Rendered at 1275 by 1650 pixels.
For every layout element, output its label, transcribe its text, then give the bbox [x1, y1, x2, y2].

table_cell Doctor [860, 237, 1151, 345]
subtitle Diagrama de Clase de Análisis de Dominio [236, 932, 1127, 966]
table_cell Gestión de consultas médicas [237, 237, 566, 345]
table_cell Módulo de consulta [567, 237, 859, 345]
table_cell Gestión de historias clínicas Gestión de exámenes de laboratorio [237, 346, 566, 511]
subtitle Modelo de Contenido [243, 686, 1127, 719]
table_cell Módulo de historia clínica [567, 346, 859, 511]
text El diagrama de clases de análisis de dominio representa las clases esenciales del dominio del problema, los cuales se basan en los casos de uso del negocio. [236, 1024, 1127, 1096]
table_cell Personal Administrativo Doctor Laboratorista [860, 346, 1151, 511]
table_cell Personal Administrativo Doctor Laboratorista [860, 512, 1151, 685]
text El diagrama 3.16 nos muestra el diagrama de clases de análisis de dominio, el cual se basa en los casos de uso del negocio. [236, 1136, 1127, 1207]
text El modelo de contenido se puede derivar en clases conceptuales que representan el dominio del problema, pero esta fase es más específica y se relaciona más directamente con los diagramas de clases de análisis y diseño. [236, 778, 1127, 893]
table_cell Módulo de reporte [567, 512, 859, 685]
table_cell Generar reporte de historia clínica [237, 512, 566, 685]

·····

Request: Transcribe the full listing exactly, leaving out no line.

Task solution:
Rendered at 1275 by 1650 pixels.
For every layout element, output its label, transcribe its text, then give the bbox [x1, y1, x2, y2].

table_cell Doctor [860, 237, 1151, 345]
subtitle Diagrama de Clase de Análisis de Dominio [236, 932, 1127, 966]
table_cell Gestión de consultas médicas [237, 237, 566, 345]
table_cell Módulo de consulta [567, 237, 859, 345]
table_cell Gestión de historias clínicas Gestión de exámenes de laboratorio [237, 346, 566, 511]
subtitle Modelo de Contenido [243, 686, 1127, 719]
table_cell Módulo de historia clínica [567, 346, 859, 511]
text El diagrama de clases de análisis de dominio representa las clases esenciales del dominio del problema, los cuales se basan en los casos de uso del negocio. [236, 1024, 1127, 1096]
table_cell Personal Administrativo Doctor Laboratorista [860, 346, 1151, 511]
table_cell Personal Administrativo Doctor Laboratorista [860, 512, 1151, 685]
text El diagrama 3.16 nos muestra el diagrama de clases de análisis de dominio, el cual se basa en los casos de uso del negocio. [236, 1136, 1127, 1207]
text El modelo de contenido se puede derivar en clases conceptuales que representan el dominio del problema, pero esta fase es más específica y se relaciona más directamente con los diagramas de clases de análisis y diseño. [236, 778, 1127, 893]
table_cell Módulo de reporte [567, 512, 859, 685]
table_cell Generar reporte de historia clínica [237, 512, 566, 685]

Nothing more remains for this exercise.